**Teks yang Diberikan:**
+ + + + + + +

Oleh : Adinda Nurul Aulia Maksun*
Sejak diterbitkan, Peraturan Menteri Pendidikan, Kebudayaan, Riset, dan Teknologi (Permen Dikbudristek) Republik Indonesia No. 30 Tahun 2021 Tentang Pencegahan Dan Penanganan Kekerasan Seksual di Lingkungan Perguruan Tinggi pada Agustus 2021 menuai Pro dan Kontra dari berbagai pihak. Dari kalangan Pro, seperti YLBHI/LBH Jakarta, Makassar, Palangkaraya, Yogyakarta dan Pekanbaru menilai bahwa Permendikbudristek ini adalah langkah nyata untuk memutus rantai kekerasan seksual yang terjadi di lingkungan kampus dalam rangka memberikan rasa aman dan keadilan bagi para korban. Hadirnya permen Dikbudristek ini berangkat dari keresahan-keresahan masyarakat yang timbul dari banyaknya kasus pelecehan dan kekerasan seksual yang selama ini terjadi khususnya di lingkup kampus.
Disisi lain, berbagai organisasi seperti Muhammadiyah dan ICMI menilai bahwa seharusnya dalam menyusun kebijakan dan regulasi sebaiknya didasari pada nilai-nilai agama, pancasila, UUD NRI 1945 dan lebih akomodatif terhadap publik terutama berbagai unsur penyelenggara Pendidikan Tinggi, serta memperhatikan tertib asas, dan materi muatan dalam pembentukan peraturan perundang-undangan.

+ + + + + + +

**Data yang Diberikan:**
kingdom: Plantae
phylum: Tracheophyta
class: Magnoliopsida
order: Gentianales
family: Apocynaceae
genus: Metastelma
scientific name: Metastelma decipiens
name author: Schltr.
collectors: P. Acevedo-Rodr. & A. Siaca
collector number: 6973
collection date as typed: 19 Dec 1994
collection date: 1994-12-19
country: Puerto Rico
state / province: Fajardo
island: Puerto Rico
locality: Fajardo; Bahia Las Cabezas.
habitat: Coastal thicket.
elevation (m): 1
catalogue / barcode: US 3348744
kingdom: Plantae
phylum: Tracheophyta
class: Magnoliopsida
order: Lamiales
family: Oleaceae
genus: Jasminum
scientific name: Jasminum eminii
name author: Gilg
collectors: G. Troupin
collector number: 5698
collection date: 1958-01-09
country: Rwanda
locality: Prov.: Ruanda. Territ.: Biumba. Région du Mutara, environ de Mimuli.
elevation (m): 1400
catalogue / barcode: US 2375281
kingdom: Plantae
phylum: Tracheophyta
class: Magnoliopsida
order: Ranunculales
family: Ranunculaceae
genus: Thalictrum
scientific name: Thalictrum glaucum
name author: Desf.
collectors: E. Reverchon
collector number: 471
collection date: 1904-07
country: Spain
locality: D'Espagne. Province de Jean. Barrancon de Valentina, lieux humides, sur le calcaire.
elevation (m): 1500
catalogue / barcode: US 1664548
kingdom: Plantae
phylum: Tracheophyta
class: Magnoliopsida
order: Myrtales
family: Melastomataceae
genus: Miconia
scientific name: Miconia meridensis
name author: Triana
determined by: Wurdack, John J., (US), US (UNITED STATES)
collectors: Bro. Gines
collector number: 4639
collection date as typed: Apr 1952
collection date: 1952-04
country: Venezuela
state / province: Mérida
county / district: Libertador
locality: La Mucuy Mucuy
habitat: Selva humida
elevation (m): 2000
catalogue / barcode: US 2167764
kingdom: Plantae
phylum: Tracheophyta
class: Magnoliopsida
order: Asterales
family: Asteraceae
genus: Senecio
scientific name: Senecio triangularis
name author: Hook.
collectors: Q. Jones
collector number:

+ + + + + + +

**Tugas yang Dikerjakan:**
1. Jelaskan dalam satu sampai tiga kalimat apa yang melatarbelakangi hadirnya peraturan menurut teks tentang Permendikbudristek No. 30 Tahun 2021.
2. Tolong lanjutkan teks tentang Permendikbudristek No. 30 Tahun 2021 mulai setelah kalimat terakhirnya.

**Hasil Berurutan:**
1. Hadirnya peraturan itu berangkat dari keresahan masyarakat. Keresahan tersebut timbul dari banyaknya kasus pelecehan dan kekerasan seksual yang selama ini terjadi, khususnya di lingkup kampus.

2.
Dibalik pro kontra tersebut, penulis memiliki analisis dan pandangan tersendiri terkait Permen Dikbudristek No. 30 Tahun 2021 ini. Setidaknya terdapat beberapa kejanggalan yang menjadi catatan yang dianggap penting untuk djelaskan. Adapun catatan tersebut meliputi :
Pertama, tentang Frasa “Tanpa Persetujuan Korban”. Pasal 5 Ayat (2) yang memuat frasa ”tanpa persetujuan korban” dalam Permen Dikbudristek No. 30 Tahun 2021 ini mendegradasi substansi kekerasan seksual, yang jika diartikan dapat mengandung makna dapat dibenarkan apabila ada “persetujuan korban (consent)”. Dengan adanya legalisasi berbasis persetujuan tersebut dengan tidak lagi berpedoman pada nilai agama dan prinsip Ketuhanan Yang Maha Esa maupun norma sosial yang berlaku tentu akan berimplikasi bahwa selama tidak ada pemaksaan, penyimpangan tersebut menjadi benar dan dibenarkan, meskipun dilakukan di luar pernikahan yang sah.
Disisi lain, dalam hal membaca peraturan perundang-undangan ketika menggunakan penafsiran original intent, tentu frasa ”tanpa persetujuan korban” ini akan menjadi kontroversial. Karena dapat dibenarkan ketika ada consent.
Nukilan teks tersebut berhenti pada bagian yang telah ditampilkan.